▶ **What is being asked**: Print every record exactly, omitting all pictures.

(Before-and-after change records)
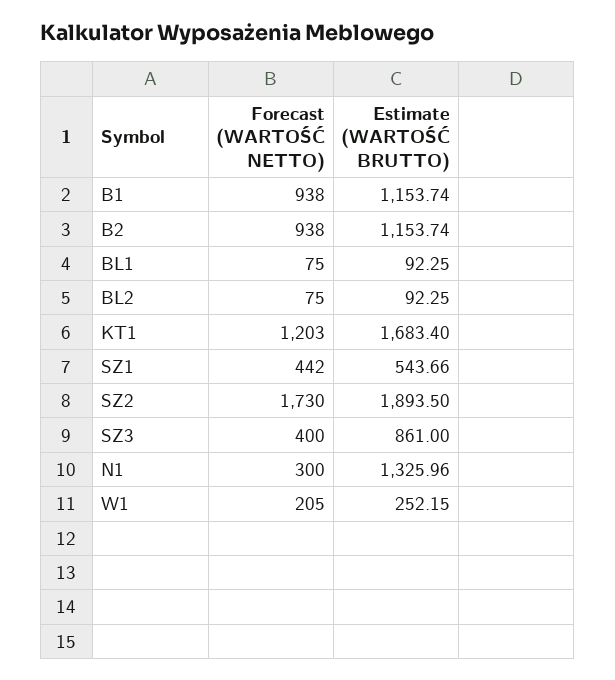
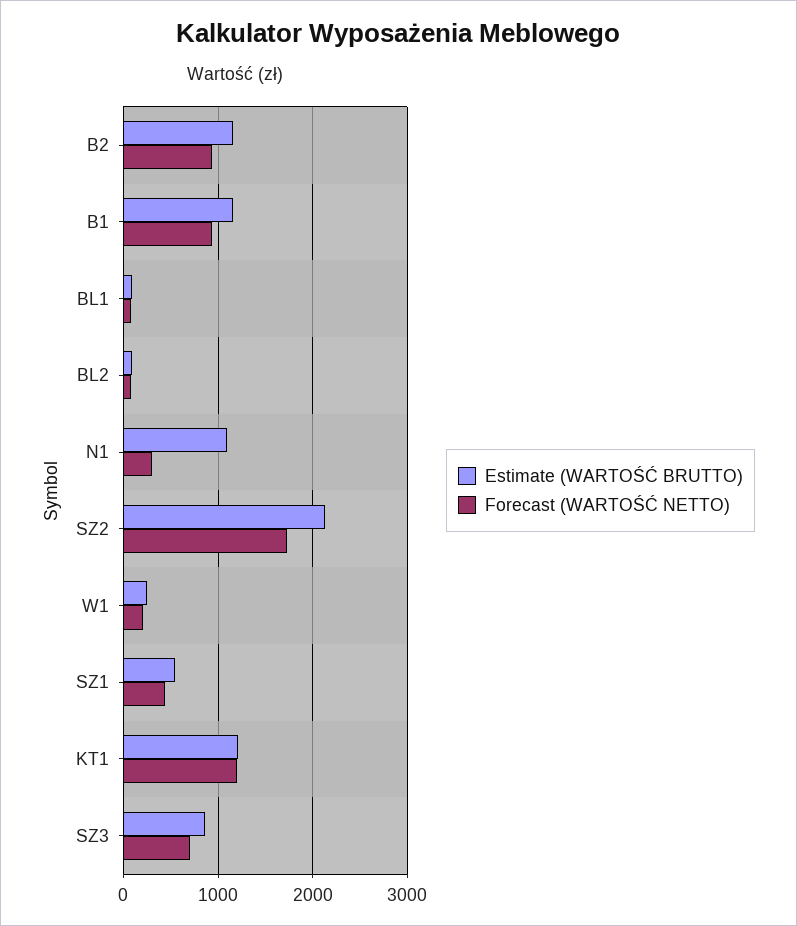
  {
    "Forecast (WARTOŚĆ NETTO)": {
      "B1": 938,
      "B2": 938,
      "BL1": 75,
      "BL2": 75,
      "KT1": 1203,
      "SZ1": 442,
      "SZ2": 1730,
-     "SZ3": 400,
+     "SZ3": 700,
      "N1": 300,
      "W1": 205
    },
    "Estimate (WARTOŚĆ BRUTTO)": {
      "B1": 1153.74,
      "B2": 1153.74,
      "BL1": 92.25,
      "BL2": 92.25,
-     "KT1": 1683.4,
+     "KT1": 1200,
      "SZ1": 543.66,
-     "SZ2": 1893.5,
+     "SZ2": 2100,
      "SZ3": 861,
-     "N1": 1325.96,
+     "N1": 1100,
      "W1": 252.15
    }
  }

▶ **Result of the exercise**:
  {
    "Forecast (WARTOŚĆ NETTO)": {
      "B1": 938,
      "B2": 938,
      "BL1": 75,
      "BL2": 75,
      "KT1": 1203,
      "SZ1": 442,
      "SZ2": 1730,
-     "SZ3": 400,
+     "SZ3": 700,
      "N1": 300,
      "W1": 205
    },
    "Estimate (WARTOŚĆ BRUTTO)": {
      "B1": 1153.74,
      "B2": 1153.74,
      "BL1": 92.25,
      "BL2": 92.25,
-     "KT1": 1683.4,
+     "KT1": 1200,
      "SZ1": 543.66,
-     "SZ2": 1893.5,
+     "SZ2": 2100,
      "SZ3": 861,
-     "N1": 1325.96,
+     "N1": 1100,
      "W1": 252.15
    }
  }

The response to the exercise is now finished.